--- Provided data Enclosed Below ---
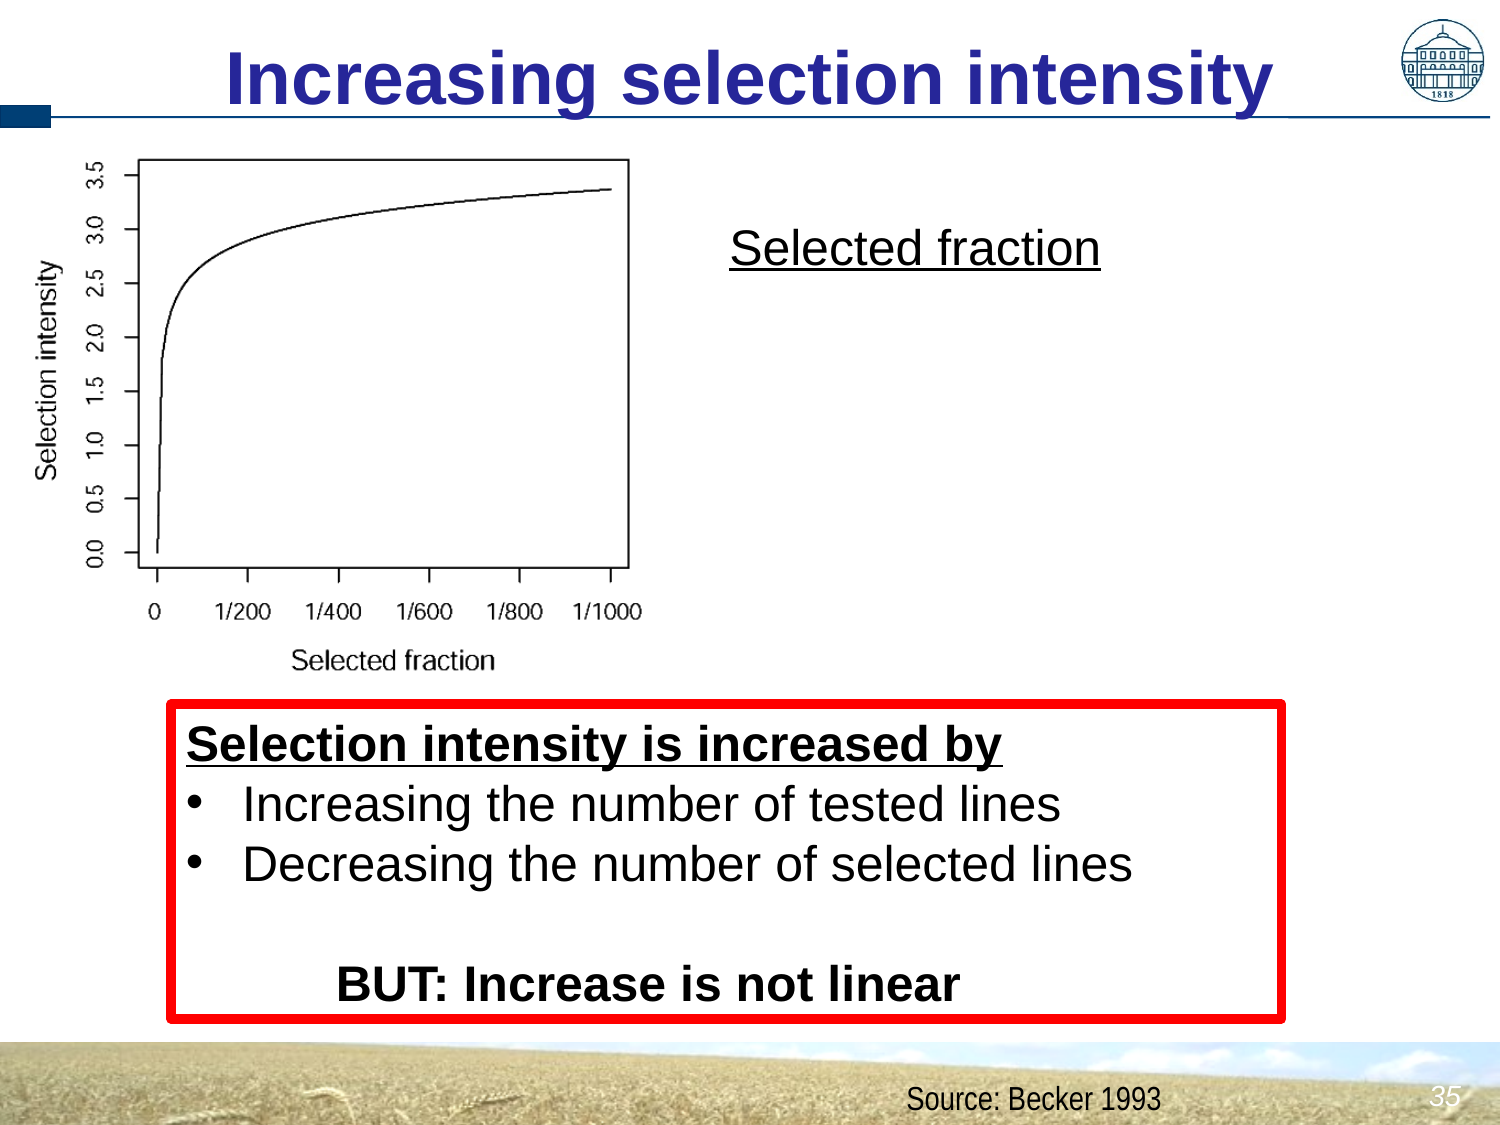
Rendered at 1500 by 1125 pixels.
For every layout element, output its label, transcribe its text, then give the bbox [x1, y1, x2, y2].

text_box Increasing selection intensity [0, 0, 1500, 149]
text_box [0, 1042, 1500, 1125]
text_box Source: Becker 1993 [891, 1069, 1471, 1125]
picture [32, 156, 671, 677]
text_box Selection intensity is increased by Increasing the number of tested lines Decreasing the number of selected lines BUT: Increase is not linear [169, 702, 1283, 1021]
text_box [1471, 1070, 1476, 1125]
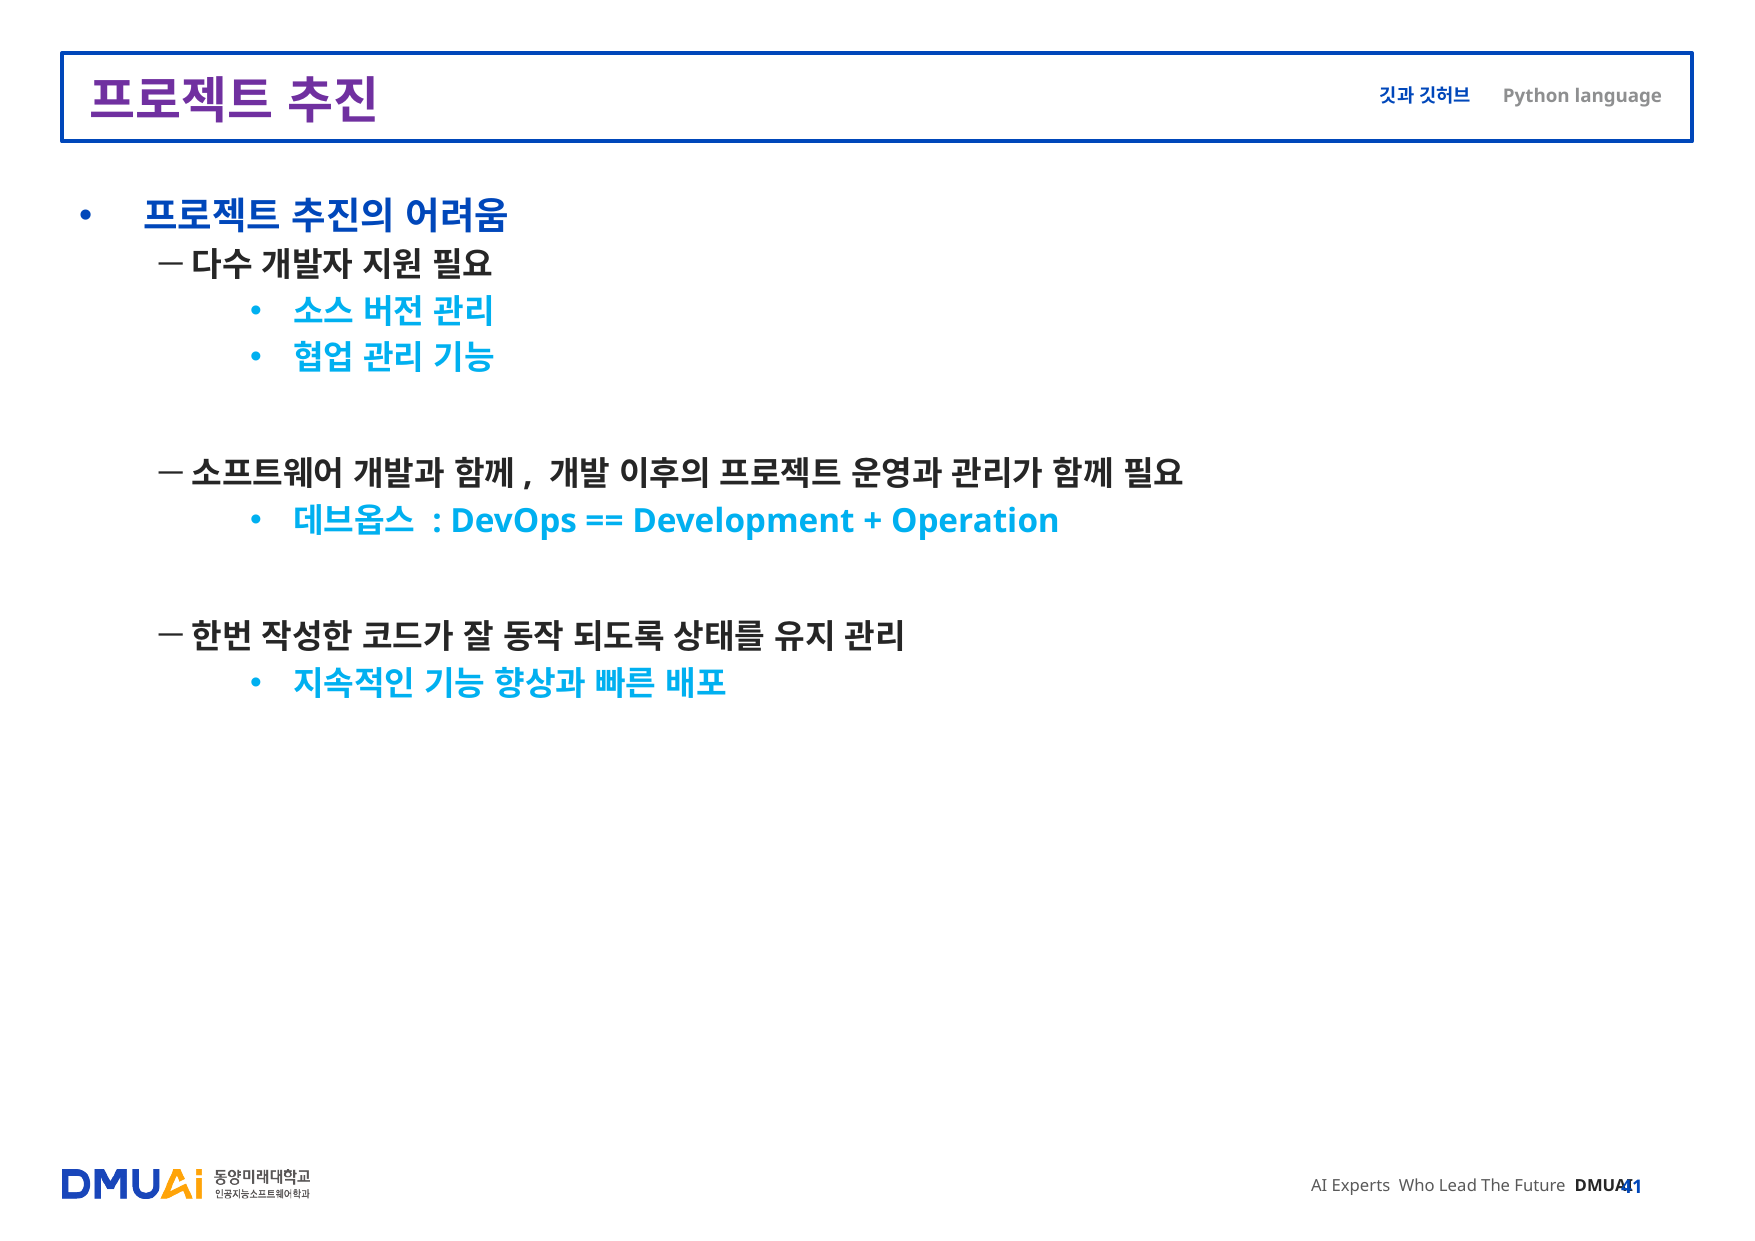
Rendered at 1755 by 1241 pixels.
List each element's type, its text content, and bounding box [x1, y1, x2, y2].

title 프로젝트 추진 [72, 69, 1586, 128]
picture [62, 1169, 310, 1199]
list 프로젝트 추진의 어려움 다수 개발자 지원 필요 소스 버전 관리 협업 관리 기능 소프트웨어 개발과 함께, 개발 이후의 프로젝트 운영과 관리가 함께 필요 데브옵스 : DevOps == Development + Operation 한번 작성한 코드가 잘 동작 되도록 상태를 유지 관리 지속적인 기능 향상과 빠른 배포 [62, 183, 1681, 1140]
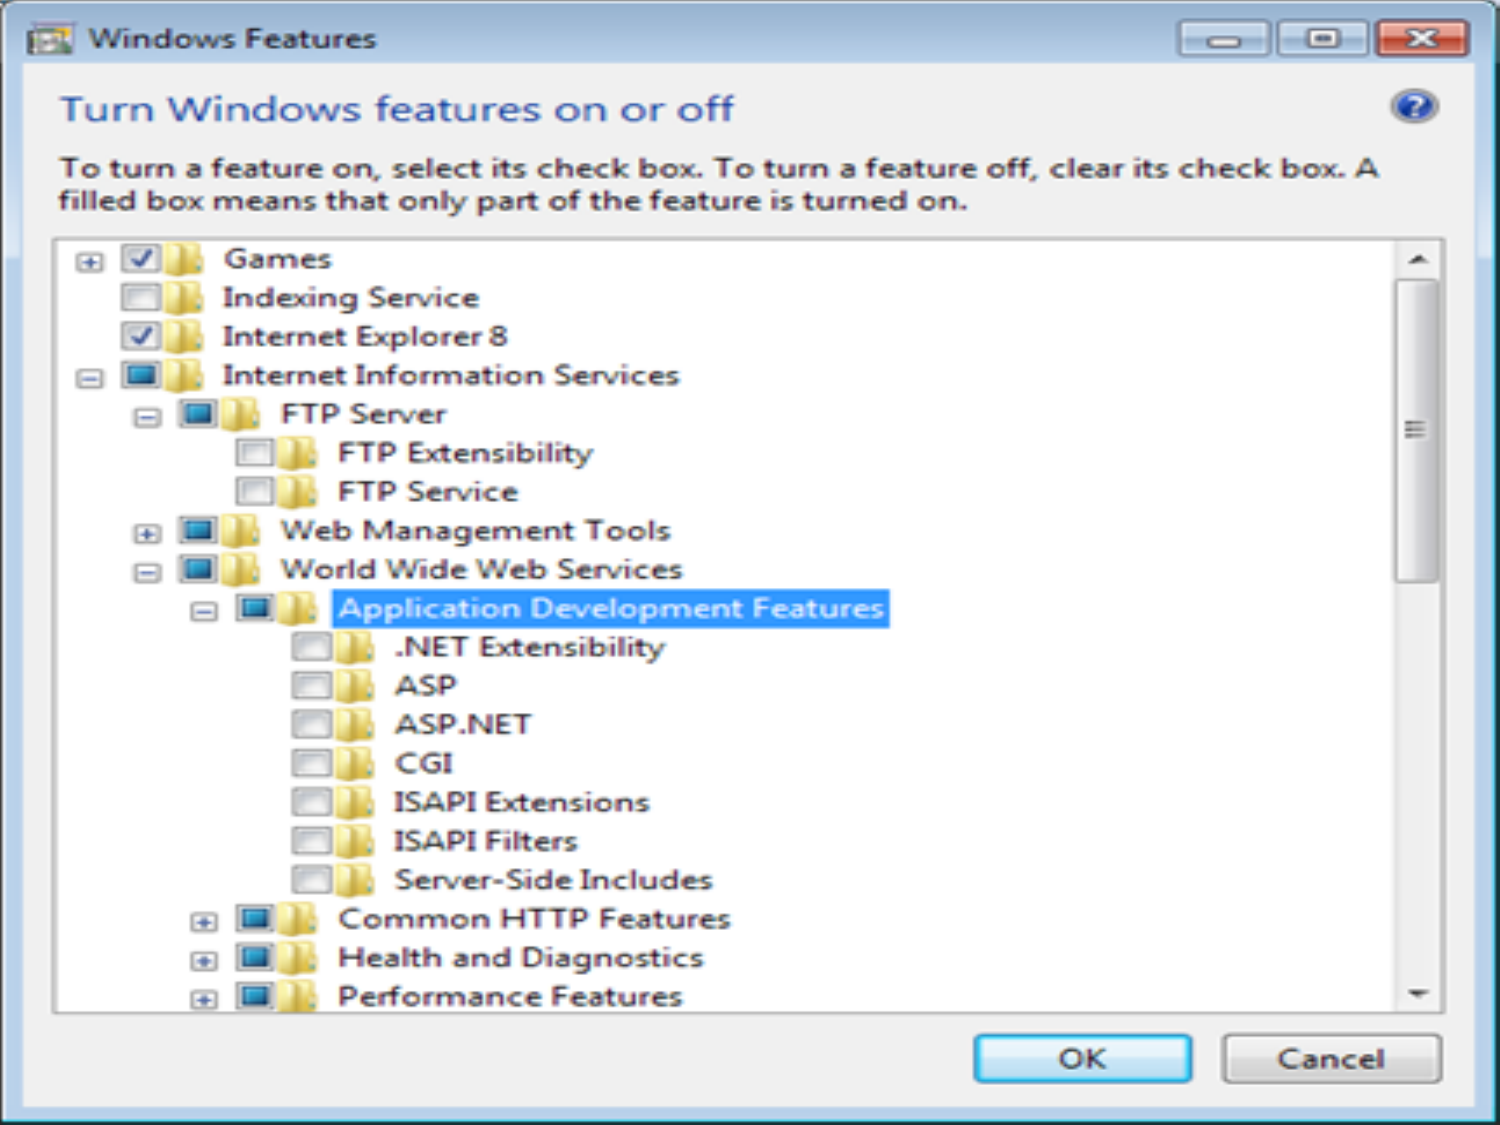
--- End of Enclosed Provided data ---
Return a copy of each line in the entries that contains "Rendered".

**Result**:
Rendered at 1500 by 1125 pixels.
Rendered at 1755 by 1241 pixels.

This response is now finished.